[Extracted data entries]

- - - - -

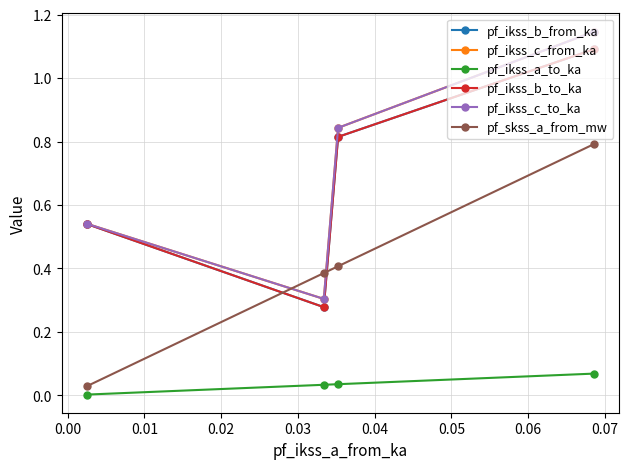

True or false: pf_ikss_a_to_ka and pf_ikss_b_from_ka cross at least once.

False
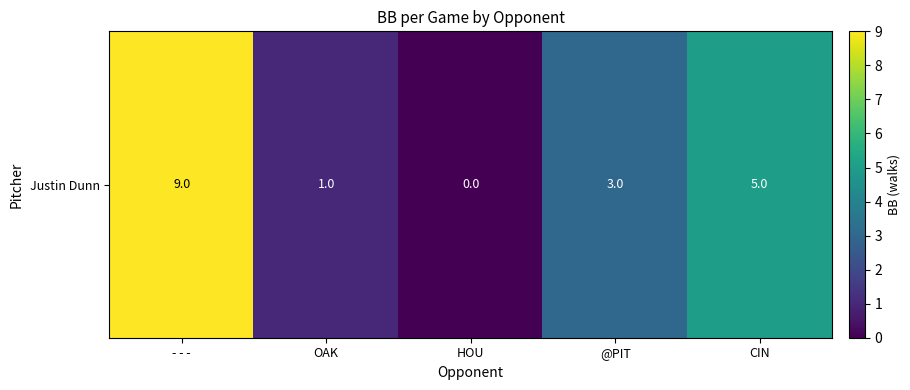

Reading left to right, list all the values displayed in this chart.

- - -=9	OAK=1	HOU=0	@PIT=3	CIN=5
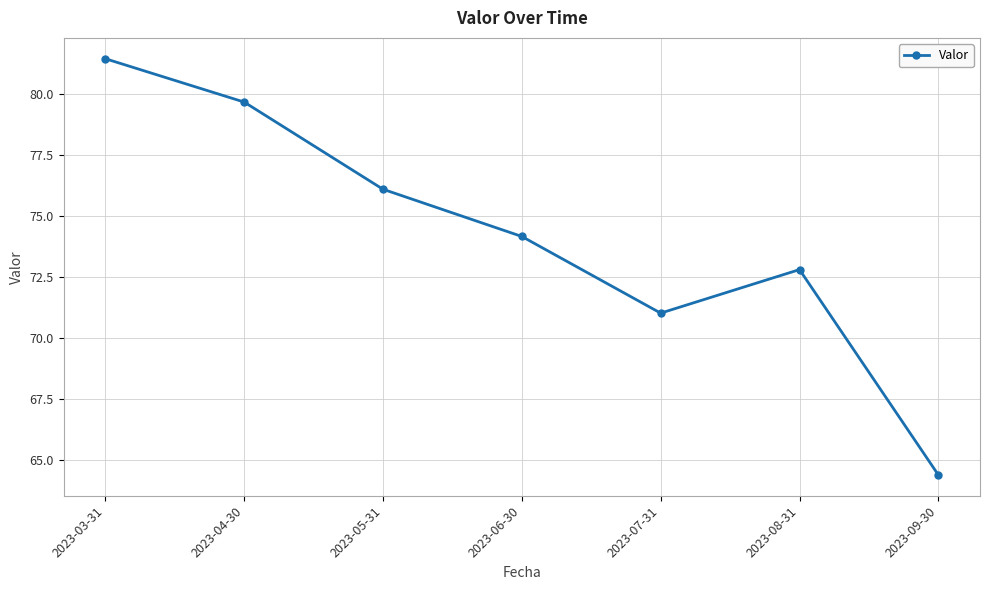

How many lines are shown in the chart?

1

- - - - -

> EXERCISE AIM
Pick out every line in the items above that contains the word "chart", and copy each such line in full.

> ANSWER TO THIS PROBLEM
Reading left to right, list all the values displayed in this chart.
How many lines are shown in the chart?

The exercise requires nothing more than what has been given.